Dog Breeds Outnumber Cat Breeds
Photo by mickeymox - cropped as allowed under creative commons license
Dog breeds outnumber cat breeds for these reasons. Firstly, dogs have historically been used to work on our behalf. Dogs are more trainable than cats and generally stronger. This makes them more suitable as working animals. Which would naturally lead over time to breeding specialist dogs to do certain types of work. The classic role for a working dog is to support a person who is hunting. Examples are pointers and hounds. In addition dogs are used to pull loads, clear rats, seek out drugs, help fishermen, help the blind, guarding people, assist in hearing, help in psychological therapy (other animals can assist in psychological therapy as well) etc..
From that early foundation of breeding different working dogs, the "dog fancy" as I shall call it (i.e. dog lovers and breeders) bred all manner of dog breeds simply for the satisfaction of it and their interest in the dog. This would clearly have greatly expanded the number of breeds.
However, unregulated or irresponsible breeding can and has led to genetically inherited health problems. The recent (late 2008) BBC television programme exposing genetic defects in a number of dog breeds comes to mind. Similar problems, but on a lesser scale it seems, have occurred in the cat world (Modern Siamese and Persians, being examples).
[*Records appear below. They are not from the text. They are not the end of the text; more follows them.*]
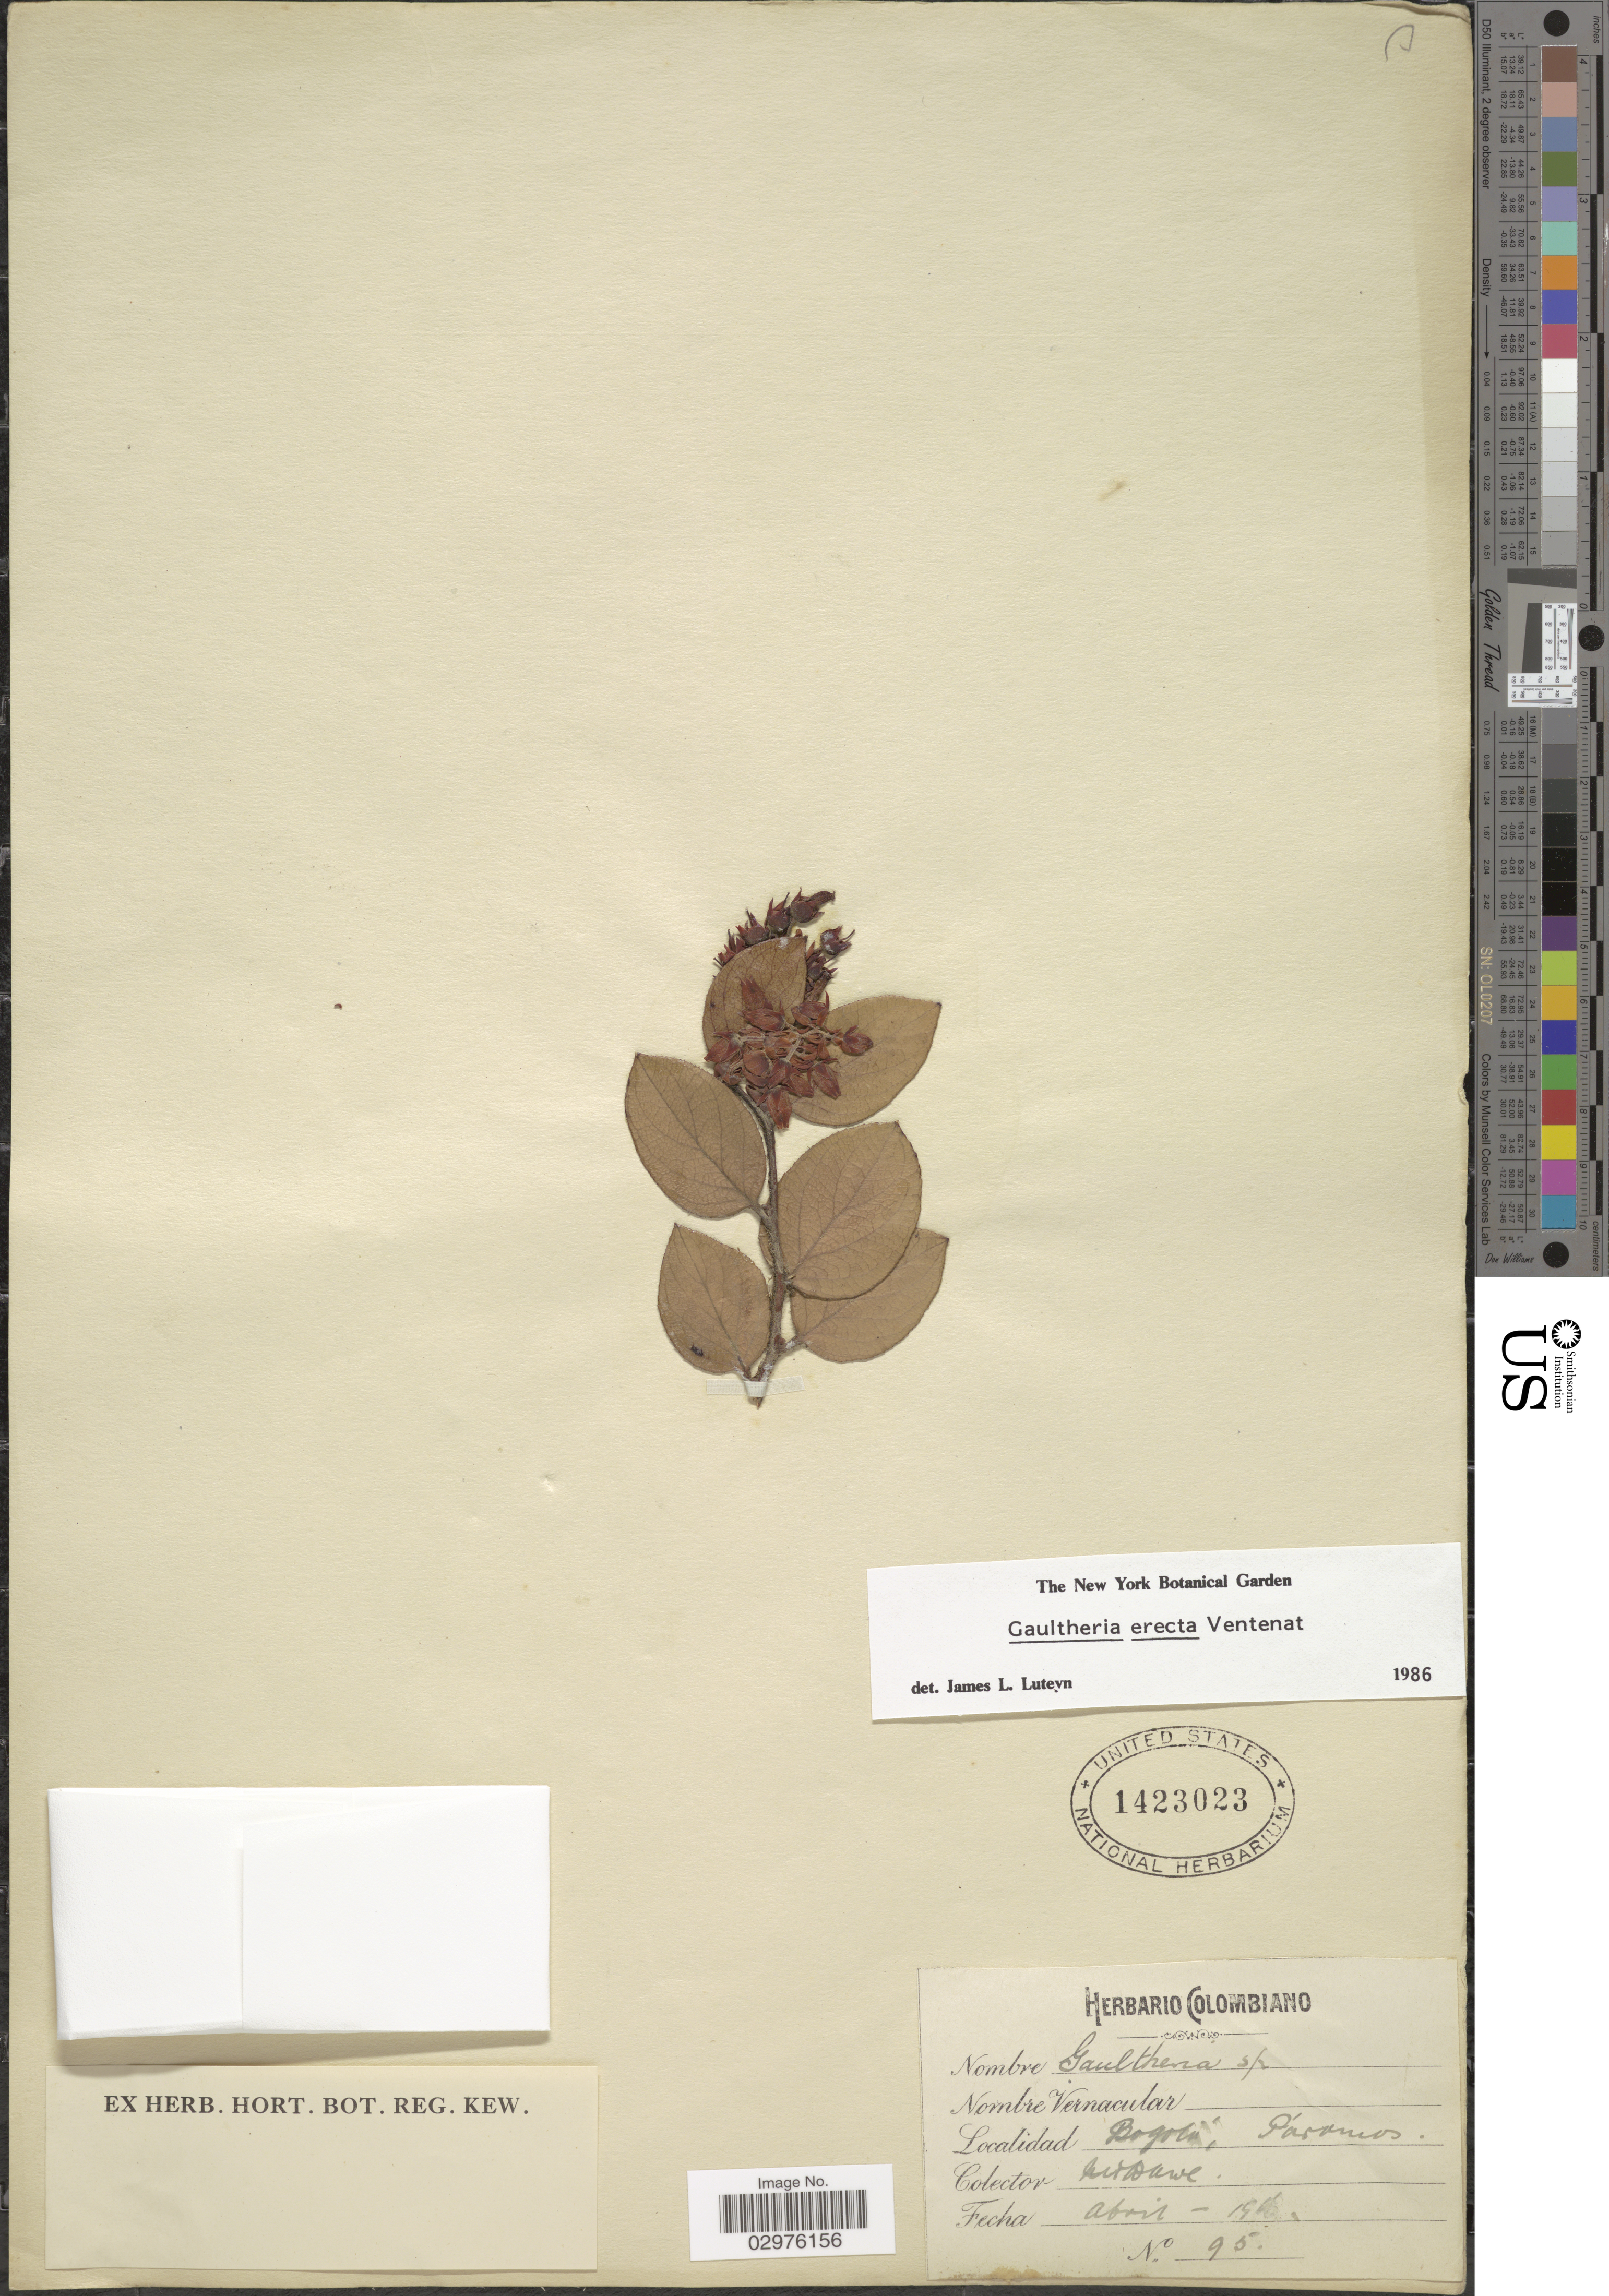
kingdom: Plantae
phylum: Tracheophyta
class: Magnoliopsida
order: Ericales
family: Ericaceae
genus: Gaultheria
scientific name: Gaultheria erecta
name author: Vent.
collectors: M. T. Dawe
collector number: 95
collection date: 1916-04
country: Colombia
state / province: Bogota D.C.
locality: Bogotá, Páramos.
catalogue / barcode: US 1423023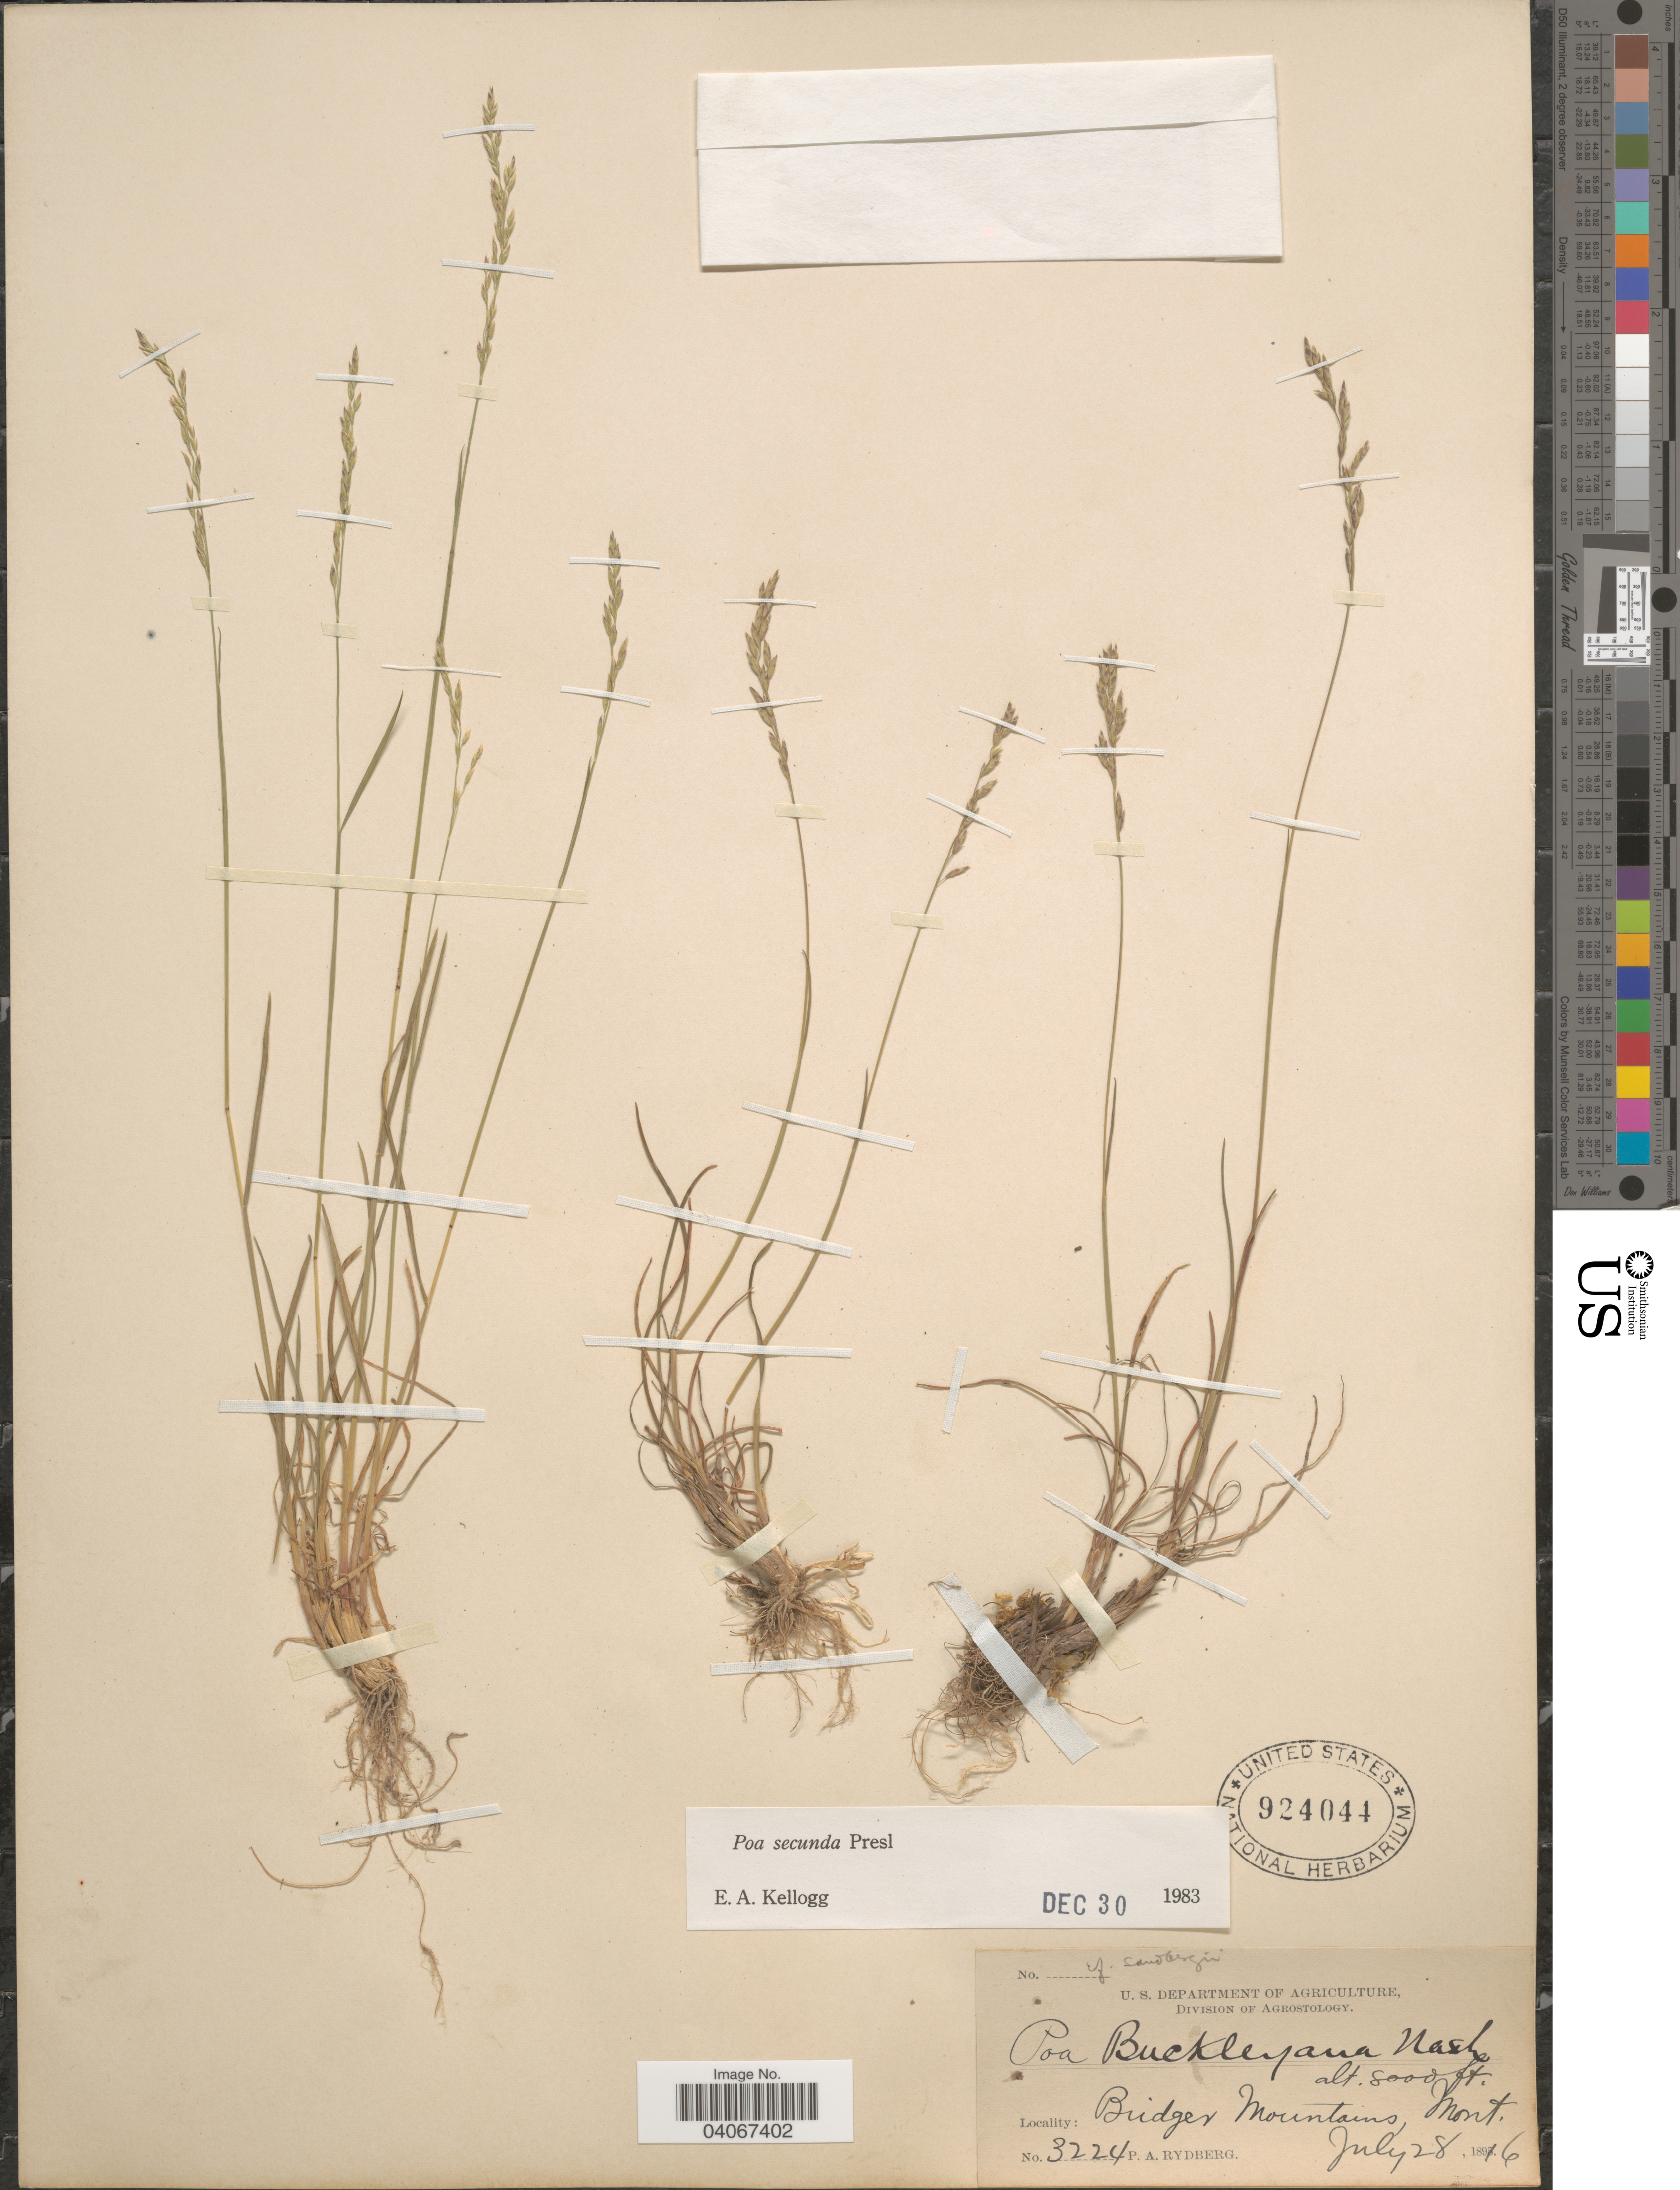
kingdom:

Having expanded the number of dog breeds substantially dog breeders would then have more opportunities to create hybrids. Hybrids are nearly always man made breeds by crossing one breed with another. The growth in breeds can accelerate as more breeds are created. There may have been a desire to try and eliminate defective recessive genes causing health problems by mating healthy breeds with less healthy ones, thereby creating more dog breeds.
Whereas there are between 170-400 dog breeds, depending on the registration of the breeds, there are only something in the order of 40-100 cat breeds and most cat breeds beyond the mainstream 40 are very rare indeed and really experimental. So dog breeds outnumber cat breeds substantially.
Of course, the cat fancy follows the same desire to create new breeds but it may be that the cat associations better regulate the creation of new breeds by hybridization thus restricting the growth of breeds. But it seems to me that the underlying reason why there are more dog breeds than cat breeds is because, early on and thousands of years ago, the dog was found to be more suited to support people in their work and play.
However, the cat's domestication came about because of their skill as hunters thereby assisting farmers in keeping down rodents where grain was stored. Cats can work too but this is instinctive and not a trained activity.